#### TASKS TO PERFORM
**A.** From the call for papers on utopia, pull out the words from "Please find attached" up to and including "is March 18.", copied word for word.
**B.** Write what comes next in the call for papers on utopia, picking up after its last sentence.

#### EXERCISE PASSAGE
CFP Etnofoor: Utopia

                Dear colleagues,



Please find attached and below the latest Call for Papers from the
Anthropological journal Etnofoor, on *Utopia. *STS contributions welcome!
Deadline for abstracts is March 18.

All best,



Else

On behalf of the Editorial Board of Etnofoor



Else Vogel

Assistant Professor in Anthropology

University of Amsterdam



*Call for Papers: Utopia*



Fredric Jameson (2005) famously wrote that it is easier to imagine the end
of the world than the end of capitalism. In the face of climate crisis,
geopolitical upheaval, and growing social inequality, the sense that the
world is indeed ending seems to grow each day, even amongst the most
privileged. In the face of increasingly dystopian futures, Utopian thinking
has made a striking comeback. Ambitious world-making projects can be found
in blockchain technology, AI-inspired imaginaries of technological
progression and automation, and large-scale reconfigurations of energy
systems towards renewable fuels. Anthropologists not only critically
analyse the promises of such techno-fixes (Prince and Neumark 2022), but
have, in their own ways, also invigorated a ‘post-progress’ utopian
politics; by looking for hope in the cracks of colonial, patriarchal and
racist systems, and by exploring world making amid capitalist ruins (Bear
et al. 2015; Bessire 2022; Tsing 2015). While some take ethnographic stock
of the prefigurative politics of social movements or highlight the
difficulty of brining progressive utopian ideals in practice (Hetherington
2020), others have suggested that anthropologists’ collaborative
orientation to a not-yet ‘otherwise’ may contribute to enduring struggles
against oppression and situated social and political healing (McTighe &
Raschig 2019). Such examples show that engaging with the materialization of
utopias, both as processes as well as concrete spatial arrangements (Harvey
2000), also offers a way to rethink the role of anthropology and
anthropological critique.

#### EXTRACTED DATA
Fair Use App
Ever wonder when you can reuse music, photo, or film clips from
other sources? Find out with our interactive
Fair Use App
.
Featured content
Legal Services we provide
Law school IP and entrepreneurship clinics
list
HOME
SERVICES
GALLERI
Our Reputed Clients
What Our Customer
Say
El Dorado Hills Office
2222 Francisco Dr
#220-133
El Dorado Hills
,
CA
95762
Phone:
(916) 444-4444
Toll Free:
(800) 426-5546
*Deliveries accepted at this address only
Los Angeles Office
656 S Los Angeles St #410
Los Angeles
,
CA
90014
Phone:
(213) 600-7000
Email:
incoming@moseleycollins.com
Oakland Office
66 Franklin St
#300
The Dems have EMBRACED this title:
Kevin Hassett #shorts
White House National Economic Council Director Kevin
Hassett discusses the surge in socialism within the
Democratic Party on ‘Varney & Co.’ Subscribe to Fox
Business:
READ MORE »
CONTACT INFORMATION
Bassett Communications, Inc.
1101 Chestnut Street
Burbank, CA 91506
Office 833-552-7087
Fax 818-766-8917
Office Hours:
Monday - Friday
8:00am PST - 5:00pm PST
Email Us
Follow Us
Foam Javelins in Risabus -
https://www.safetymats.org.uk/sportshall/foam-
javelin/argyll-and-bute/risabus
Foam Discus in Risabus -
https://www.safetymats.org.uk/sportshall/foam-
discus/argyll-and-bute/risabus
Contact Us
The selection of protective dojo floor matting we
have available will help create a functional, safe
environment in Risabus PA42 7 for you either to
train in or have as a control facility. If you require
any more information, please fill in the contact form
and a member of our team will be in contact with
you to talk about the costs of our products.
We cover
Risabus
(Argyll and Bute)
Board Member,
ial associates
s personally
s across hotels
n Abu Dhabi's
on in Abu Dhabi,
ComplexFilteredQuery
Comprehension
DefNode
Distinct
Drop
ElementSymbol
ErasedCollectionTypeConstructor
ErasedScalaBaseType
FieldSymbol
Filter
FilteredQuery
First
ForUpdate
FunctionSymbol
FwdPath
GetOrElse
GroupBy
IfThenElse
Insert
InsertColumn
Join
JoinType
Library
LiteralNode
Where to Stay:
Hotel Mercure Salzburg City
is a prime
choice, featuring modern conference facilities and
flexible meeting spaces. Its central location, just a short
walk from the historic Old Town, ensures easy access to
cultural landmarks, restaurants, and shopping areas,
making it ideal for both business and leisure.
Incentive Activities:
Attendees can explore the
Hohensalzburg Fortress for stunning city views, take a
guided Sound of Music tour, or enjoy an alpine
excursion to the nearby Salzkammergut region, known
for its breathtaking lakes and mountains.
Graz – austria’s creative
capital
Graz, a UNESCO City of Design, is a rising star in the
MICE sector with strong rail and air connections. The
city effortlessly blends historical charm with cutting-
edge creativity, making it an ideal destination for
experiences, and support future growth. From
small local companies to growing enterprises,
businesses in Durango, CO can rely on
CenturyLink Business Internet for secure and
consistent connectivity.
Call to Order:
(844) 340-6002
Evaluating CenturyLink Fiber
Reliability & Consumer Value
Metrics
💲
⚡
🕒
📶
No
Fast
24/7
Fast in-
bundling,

#### TASK-BY-TASK OUTPUTS
**A.**
Please find attached and below the latest Call for Papers from the
Anthropological journal Etnofoor, on *Utopia. *STS contributions welcome!
Deadline for abstracts is March 18.

**B.**
We invite papers to engage with Utopia as an analytic for the exploration
of world-making and world-breaking practices on different scales and in
various contexts. Contributions may explore the role Utopian thinking plays
in diverse cultural settings and communities, and detail how people work
towards realizing Utopian ideals – from religious notions of the Promised
Land to dreams of social justice– in practice. While Utopian imaginaries
emerge in emancipatory social movements, they also animate (neo)colonial
projects and fuel global and local conflict. Thinking with such diverse
examples raises critical questions: Who defines the horizon of Utopian
possibility? Who bears the costs of pursuing Utopian ideals? And what can
these troubles teach us about how Utopian thinking figures in social and
anthropological theory?

For this issue of Etnofoor we welcome papers addressing these or other
questions. We invite contributions that analyse Utopia through ethnographic
fieldwork or offer methodological, theoretical, or practical perspectives.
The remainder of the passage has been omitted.